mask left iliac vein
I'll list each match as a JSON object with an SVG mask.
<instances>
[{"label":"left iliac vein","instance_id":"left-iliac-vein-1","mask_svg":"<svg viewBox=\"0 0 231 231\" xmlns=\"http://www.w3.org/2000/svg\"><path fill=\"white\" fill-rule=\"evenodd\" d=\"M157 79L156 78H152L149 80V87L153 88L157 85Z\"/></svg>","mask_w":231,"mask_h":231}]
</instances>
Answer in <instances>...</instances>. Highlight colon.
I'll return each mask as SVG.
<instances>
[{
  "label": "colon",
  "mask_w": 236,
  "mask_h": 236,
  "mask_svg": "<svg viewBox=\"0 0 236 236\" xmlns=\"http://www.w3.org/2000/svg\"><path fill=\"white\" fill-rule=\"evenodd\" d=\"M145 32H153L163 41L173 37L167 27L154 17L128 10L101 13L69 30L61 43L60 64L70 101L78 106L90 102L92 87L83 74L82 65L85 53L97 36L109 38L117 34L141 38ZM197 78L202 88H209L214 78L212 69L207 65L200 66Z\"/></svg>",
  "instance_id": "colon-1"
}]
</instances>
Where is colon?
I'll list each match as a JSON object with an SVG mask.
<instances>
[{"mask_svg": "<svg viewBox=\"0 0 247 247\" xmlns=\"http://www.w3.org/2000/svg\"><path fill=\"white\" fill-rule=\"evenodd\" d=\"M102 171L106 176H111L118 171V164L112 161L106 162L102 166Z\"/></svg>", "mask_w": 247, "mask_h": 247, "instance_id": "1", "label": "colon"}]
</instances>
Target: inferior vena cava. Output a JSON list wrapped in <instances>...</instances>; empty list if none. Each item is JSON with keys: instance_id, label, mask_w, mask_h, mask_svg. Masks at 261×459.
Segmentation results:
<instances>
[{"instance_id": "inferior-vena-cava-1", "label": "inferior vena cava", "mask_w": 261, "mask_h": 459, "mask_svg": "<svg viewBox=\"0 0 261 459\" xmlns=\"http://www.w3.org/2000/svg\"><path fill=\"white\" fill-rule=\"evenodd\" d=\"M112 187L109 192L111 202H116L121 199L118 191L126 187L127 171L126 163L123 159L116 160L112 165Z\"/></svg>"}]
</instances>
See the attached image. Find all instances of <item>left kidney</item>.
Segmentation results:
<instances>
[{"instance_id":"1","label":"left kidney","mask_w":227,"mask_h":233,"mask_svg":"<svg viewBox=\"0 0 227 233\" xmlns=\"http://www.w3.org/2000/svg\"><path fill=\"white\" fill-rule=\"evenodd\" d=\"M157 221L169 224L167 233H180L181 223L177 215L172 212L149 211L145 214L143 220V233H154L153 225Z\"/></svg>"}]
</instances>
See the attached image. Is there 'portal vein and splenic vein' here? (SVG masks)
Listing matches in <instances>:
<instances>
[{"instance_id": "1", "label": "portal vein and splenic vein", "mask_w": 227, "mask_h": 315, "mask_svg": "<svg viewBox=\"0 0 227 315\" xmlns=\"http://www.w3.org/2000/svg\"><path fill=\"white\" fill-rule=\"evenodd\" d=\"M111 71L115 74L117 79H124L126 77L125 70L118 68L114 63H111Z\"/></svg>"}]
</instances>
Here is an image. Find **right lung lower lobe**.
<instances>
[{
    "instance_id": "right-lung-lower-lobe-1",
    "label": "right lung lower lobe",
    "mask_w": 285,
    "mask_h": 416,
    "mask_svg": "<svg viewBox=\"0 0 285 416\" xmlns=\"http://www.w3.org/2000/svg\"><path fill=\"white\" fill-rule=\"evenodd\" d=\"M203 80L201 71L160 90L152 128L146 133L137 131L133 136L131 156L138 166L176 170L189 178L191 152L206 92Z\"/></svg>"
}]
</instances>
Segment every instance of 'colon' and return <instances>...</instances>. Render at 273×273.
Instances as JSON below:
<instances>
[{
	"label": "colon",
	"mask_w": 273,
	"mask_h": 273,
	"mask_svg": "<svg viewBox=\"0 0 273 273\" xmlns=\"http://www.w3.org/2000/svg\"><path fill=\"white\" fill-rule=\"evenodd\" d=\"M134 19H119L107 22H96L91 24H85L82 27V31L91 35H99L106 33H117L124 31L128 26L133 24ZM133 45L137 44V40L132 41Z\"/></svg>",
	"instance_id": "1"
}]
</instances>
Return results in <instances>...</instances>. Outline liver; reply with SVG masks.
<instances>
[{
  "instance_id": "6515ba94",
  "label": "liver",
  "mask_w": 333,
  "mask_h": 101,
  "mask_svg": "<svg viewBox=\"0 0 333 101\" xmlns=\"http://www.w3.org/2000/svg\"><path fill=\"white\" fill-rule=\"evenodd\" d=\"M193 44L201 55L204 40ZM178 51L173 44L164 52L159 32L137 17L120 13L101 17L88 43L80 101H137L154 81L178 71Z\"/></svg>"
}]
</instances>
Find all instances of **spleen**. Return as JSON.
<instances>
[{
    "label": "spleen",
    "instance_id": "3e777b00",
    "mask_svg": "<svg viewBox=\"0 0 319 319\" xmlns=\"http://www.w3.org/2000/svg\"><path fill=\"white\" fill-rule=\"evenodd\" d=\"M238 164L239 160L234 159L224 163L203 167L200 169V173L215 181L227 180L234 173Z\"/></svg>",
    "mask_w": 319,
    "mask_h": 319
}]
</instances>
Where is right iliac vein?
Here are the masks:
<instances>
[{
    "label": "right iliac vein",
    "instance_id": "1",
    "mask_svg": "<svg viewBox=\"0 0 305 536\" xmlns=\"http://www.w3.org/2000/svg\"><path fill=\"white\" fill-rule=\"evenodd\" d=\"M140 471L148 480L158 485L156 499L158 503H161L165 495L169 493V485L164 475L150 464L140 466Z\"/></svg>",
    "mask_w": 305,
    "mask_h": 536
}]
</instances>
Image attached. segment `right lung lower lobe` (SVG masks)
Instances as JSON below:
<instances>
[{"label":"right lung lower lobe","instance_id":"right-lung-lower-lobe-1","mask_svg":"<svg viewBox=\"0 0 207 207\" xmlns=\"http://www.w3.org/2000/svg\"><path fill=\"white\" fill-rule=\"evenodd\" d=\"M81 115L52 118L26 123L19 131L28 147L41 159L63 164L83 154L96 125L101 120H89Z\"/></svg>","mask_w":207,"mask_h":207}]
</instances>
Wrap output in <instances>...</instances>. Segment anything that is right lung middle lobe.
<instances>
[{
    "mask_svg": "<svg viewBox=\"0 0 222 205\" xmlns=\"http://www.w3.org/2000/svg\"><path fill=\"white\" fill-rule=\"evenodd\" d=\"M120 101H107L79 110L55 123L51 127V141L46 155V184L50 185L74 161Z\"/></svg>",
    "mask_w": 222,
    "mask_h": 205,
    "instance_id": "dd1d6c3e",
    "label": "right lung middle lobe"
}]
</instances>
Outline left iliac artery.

* [練習課題]: 上の資料で「splenic」という文字列を含む行を数え、その数だけを答えよ。

* [課題の解答]: 2